Well over half of small and medium-sized charities have no strategy for dealing with major IT incidents, according to a survey of charity chief executives.
Only 41 per cent of the 234 leaders quizzed said their organisations had formal policies or strategies for dealing with an IT failure, data breach or cyber attack.
The research, which is based on the views of chief executives of charities with annual incomes below £5m, was commissioned by the grant-making trust the Garfield Weston Foundation.
Fewer than 40 per cent of respondents said they had strategies in place to deal with other serious incidents, including the withdrawal of a substantial funding source, the departure of key staff or serious failures in service delivery.
Gillian Murray, chief executive of Pilotlight, which works with the foundation to connect voluntary organisations and businesses to make them more effective, said the IT finding reflected how many charities were chronically under-resourced.
Charities, said Murray, were far more aware of the importance of thinking strategically than they were 15 years ago, but didn't have the time or funds to do so.
The research also found that many chief executives lacked confidence in their colleagues.

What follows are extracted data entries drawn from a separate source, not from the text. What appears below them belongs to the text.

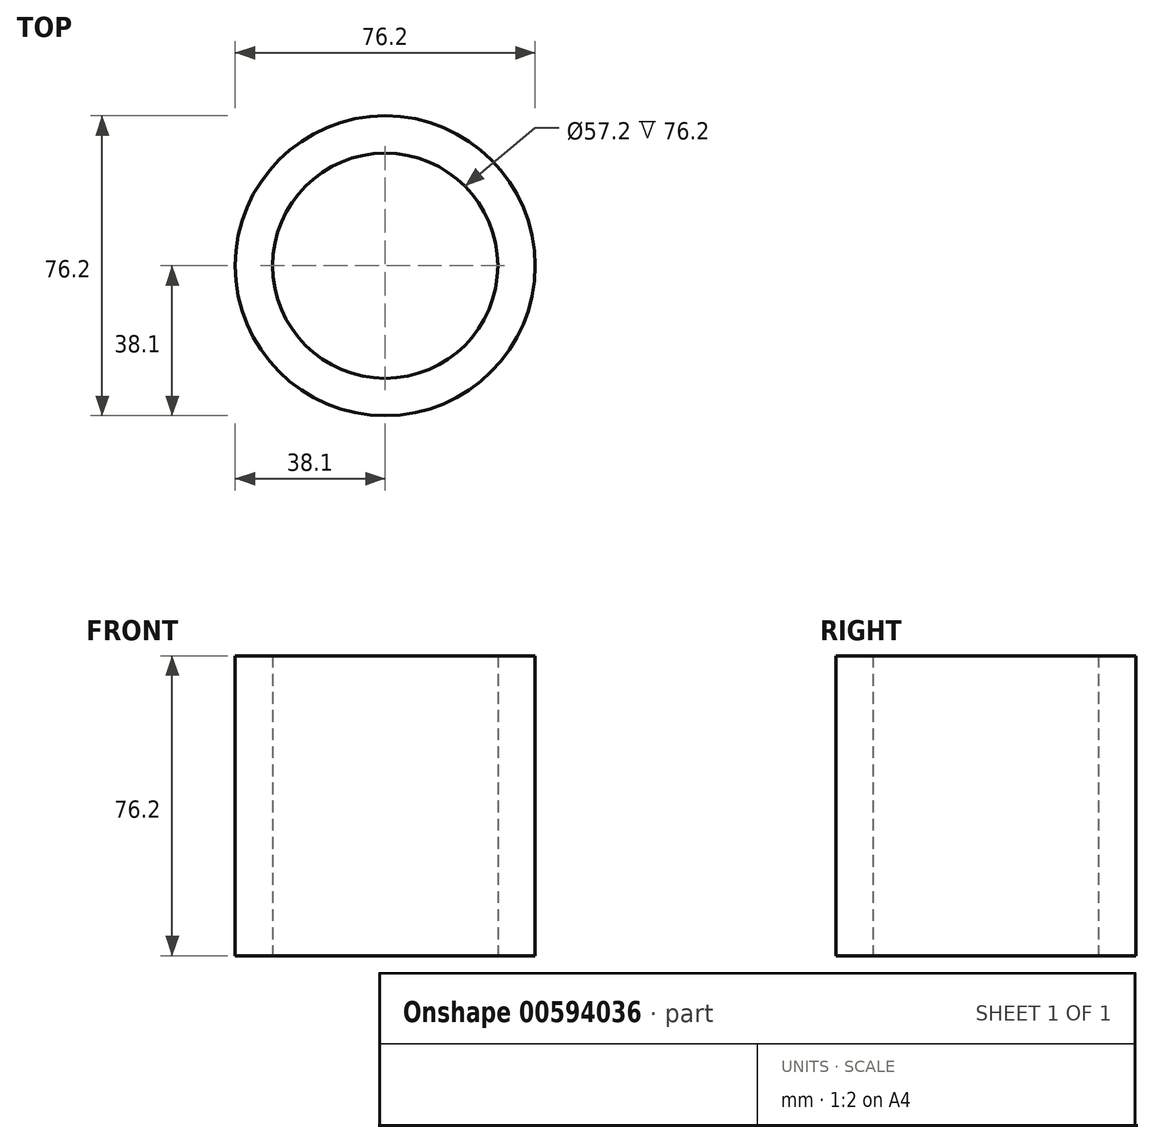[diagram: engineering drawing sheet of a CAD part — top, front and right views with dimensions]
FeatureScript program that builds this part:
annotation { "Feature Type Name" : "Feature", "Feature Type Description" : "" }
export const myFeature = defineFeature(function(context is Context, id is Id, definition is map)
    precondition{}
    {
        {
            var Q0;
            Q0=qCreatedBy(makeId("Top.planeOp"),FACE);
            var sketch = newSketch(context, id + "F0", { "sketchPlane" : qUnion([Q0])});
            skCircle(sketch, "E0", {"center": v(0, 0) * mm, "radius": 38.1 * mm});
            skCircle(sketch, "E1", {"center": v(0, 0) * mm, "radius": 28.6 * mm});
            skSolve(sketch);
        }
        {
            var Q0;
            Q0=makeQuery(id+"F0.imprint","IMPRINT",FACE,{"disambiguationData":[TD([[makeQuery(id+"F0.imprint","IMPRINT",EDGE,{"derivedFrom":sQuery(id+"F0.wireOp",EDGE,"E0")}),1.0]])]});
            extrude(context, id + "F1", {"entities" : qUnion([Q0]), "depth" : 76.2 * mm, "offsetDistance" : 25.4 * mm});
        }
    });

Only 39 per cent agreed or strongly agreed that their staff and volunteers had the skills and experience required to help their organisations prosper and grow in the next five years.
Forty per cent of respondents cited partnership-building with the commercial sector as the skill their organisation most lacked. Murray said this highlighted a "big shift" in the attitude of charities in favour of working more closely with businesses.
The research was published on Friday to coincide with applications opening for the Weston Charity Awards 2018. The Garfield Weston Foundation, which began the awards in 2014, is extending the scheme to Wales this year.
The 20 winners will receive £6,500 of funding and a year of leadership and strategy coaching from business leaders, which will be facilitated by Pilotlight.